改めて彼女をまじまじと観察する。腰辺りまで伸びた長髪は手入れが行き届いて...おらず少しボサボサとしている。体つきは華奢というか小柄というか、言葉を選ばずいうのであれば貧相な体つきだ。猫背がひどく、顔は前髪で隠れてあまり見えないが目にはクマがある。
...いつもより少しクマが濃いことからさては昨日夜更かししてたな。顔立ち自体は悪くないはずなのに本人が身だしなみに興味皆無のため残念ながら輝くことはない。
なんとなしに日常生活で世話を焼く機会があってそれ以降たぶん懐かれた。なんだかダメな妹持った気になることができる稀有な存在である。
「ど、どうか、した?」
じっと見つめすぎておどおどし始めてしまった。なんだか申し訳ない気持ちになったので適当に誤魔化して話題を切り替える。

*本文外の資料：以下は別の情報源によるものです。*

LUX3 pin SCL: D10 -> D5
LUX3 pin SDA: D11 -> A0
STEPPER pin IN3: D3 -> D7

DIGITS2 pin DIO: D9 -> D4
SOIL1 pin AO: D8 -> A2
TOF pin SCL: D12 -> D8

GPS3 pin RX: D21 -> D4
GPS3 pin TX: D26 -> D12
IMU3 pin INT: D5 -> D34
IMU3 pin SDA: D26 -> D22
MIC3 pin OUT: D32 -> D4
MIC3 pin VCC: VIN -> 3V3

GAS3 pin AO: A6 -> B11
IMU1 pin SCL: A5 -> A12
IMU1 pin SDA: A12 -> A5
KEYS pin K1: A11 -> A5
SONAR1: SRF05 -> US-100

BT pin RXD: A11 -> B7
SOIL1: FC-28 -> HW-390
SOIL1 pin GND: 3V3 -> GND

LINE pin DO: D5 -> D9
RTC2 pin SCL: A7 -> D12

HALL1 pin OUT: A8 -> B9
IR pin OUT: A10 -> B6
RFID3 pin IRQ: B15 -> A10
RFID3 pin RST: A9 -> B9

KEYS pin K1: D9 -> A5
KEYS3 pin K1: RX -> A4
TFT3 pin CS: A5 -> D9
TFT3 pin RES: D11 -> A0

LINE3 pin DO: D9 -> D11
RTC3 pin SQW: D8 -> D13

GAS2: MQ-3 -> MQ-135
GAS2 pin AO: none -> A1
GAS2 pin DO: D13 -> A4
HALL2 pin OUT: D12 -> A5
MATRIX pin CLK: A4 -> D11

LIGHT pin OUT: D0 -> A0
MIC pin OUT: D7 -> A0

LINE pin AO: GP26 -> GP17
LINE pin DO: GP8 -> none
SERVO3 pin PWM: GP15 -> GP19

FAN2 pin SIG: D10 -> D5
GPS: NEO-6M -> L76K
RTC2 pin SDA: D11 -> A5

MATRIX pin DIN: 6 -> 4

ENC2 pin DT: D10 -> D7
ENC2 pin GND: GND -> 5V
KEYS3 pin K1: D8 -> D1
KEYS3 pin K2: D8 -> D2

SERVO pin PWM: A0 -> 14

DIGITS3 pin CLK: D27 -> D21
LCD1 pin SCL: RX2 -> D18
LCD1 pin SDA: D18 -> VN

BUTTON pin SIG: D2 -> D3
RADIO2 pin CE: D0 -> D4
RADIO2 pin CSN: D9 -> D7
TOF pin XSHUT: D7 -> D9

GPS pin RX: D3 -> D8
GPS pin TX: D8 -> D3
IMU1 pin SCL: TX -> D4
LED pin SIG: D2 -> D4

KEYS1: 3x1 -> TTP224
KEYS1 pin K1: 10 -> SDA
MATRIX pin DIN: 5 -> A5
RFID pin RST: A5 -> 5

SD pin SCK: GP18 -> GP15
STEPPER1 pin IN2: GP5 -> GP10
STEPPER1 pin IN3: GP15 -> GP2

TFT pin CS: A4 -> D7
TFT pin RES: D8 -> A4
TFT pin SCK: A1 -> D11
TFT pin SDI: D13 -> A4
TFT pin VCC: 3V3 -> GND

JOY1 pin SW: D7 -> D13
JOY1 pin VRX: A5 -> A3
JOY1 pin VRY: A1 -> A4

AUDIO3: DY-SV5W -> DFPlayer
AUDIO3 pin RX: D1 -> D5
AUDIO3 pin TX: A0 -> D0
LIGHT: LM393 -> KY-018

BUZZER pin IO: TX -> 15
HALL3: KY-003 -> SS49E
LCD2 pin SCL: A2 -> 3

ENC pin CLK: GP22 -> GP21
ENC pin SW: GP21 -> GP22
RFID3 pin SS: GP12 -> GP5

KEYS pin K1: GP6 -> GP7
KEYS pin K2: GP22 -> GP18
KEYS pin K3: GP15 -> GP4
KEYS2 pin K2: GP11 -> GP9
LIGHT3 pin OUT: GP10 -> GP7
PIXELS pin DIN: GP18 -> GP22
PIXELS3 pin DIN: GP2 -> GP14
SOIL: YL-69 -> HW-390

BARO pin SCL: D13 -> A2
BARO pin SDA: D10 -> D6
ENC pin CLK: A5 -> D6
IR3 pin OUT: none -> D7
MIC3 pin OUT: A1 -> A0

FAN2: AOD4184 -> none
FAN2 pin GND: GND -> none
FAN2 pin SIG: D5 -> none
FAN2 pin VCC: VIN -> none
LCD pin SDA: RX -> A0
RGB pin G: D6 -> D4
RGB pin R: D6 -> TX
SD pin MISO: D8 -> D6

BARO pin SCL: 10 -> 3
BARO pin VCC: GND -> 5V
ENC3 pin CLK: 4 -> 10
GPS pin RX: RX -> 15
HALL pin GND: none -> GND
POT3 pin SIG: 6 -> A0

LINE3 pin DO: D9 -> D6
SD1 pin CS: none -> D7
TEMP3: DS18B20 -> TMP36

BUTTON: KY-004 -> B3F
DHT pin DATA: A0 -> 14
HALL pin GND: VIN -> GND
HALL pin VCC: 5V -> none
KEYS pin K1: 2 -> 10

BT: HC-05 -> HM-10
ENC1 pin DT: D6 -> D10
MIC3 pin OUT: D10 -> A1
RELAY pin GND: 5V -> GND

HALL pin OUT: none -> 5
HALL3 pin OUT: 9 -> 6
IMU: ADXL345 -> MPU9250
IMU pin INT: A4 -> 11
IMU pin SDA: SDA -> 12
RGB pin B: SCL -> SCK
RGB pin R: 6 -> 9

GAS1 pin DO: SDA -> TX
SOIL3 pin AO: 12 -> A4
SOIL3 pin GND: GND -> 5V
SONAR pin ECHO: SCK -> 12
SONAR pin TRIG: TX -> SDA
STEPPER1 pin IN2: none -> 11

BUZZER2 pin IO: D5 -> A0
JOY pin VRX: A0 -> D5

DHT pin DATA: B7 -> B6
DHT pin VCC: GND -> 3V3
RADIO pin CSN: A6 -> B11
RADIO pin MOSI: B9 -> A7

「ううん、何でもないよ。それより前に木下さんが話してくれた物語の状況によく似てるよね」
「んー...どう、だろ?私が読んでたラノベの中だと珍しい理由、だった、かも」
「そうなの?」
「うん、大体魔王が攻めてきてるから助けてーとか、隣の国が攻め込んで来たから協力してみたいな感じ、だった、かな」
「そっかぁ...この後ってどうなるんだろうね?木下さんはやっぱり帰りたい?」
「ま、まぁパパとママに会えないのはちょっと、嫌...かな」
暗く沈んでしまった表情には明らかな寂しさがありありと浮かんでおり木下さんが両親から愛されて育ったことが分かる。
やっぱり自分たちはまだまだ子供で親との突然の別れというものは精神的に相当なショックを与えるものなのだろう。
「だよねぇ、帰る方法見つかるといいんだけど。そのラノベだとどういった方法で帰れたりするの?」
「...テンプレは魔王を倒したら帰れる、とか帰還用の魔法を探したりとか、かな?でもあんまり元の世界に帰る展開ってなかった気がする」
まぁ、そりゃそうか。異世界での物語なのに主人公が元の世界に帰っていったら本末転倒だもんね。
「そっかぁ、どうなるか分からないけどお互い生き残れるように頑張ろうね」
「う、うん...ふへへ」
そんな風に話していると会議室のような部屋へとたどり着いた。転移してきた総勢50名弱の人間が余裕で収まる部屋だった。
こんな大きな部屋いつ使うんだろう?と思いながらも取り敢えず端の方に座っておく。木下さんも隣に腰かけた。
「それじゃあ今後についての話し合いを始めよう。まだみんなも状況がよく掴めていなくて混乱していると思うが今後にかかわる大事な話し合いだ。しっかり考えてどんどん意見を出してくれ。正直、先生たちにとっても予想外の事態ではあるんだがみんなで乗り越えていこう!」
生徒からの人望が厚い担任の花宮先生が話し合いを進行していく。その近くには皇帝陛下がいて、なにかこの世界について質問があった時に答えてくれるらしい。副担任の東先生は部屋の隅の方で静かに座っていた。
こうして総勢50名弱による会議が始まった。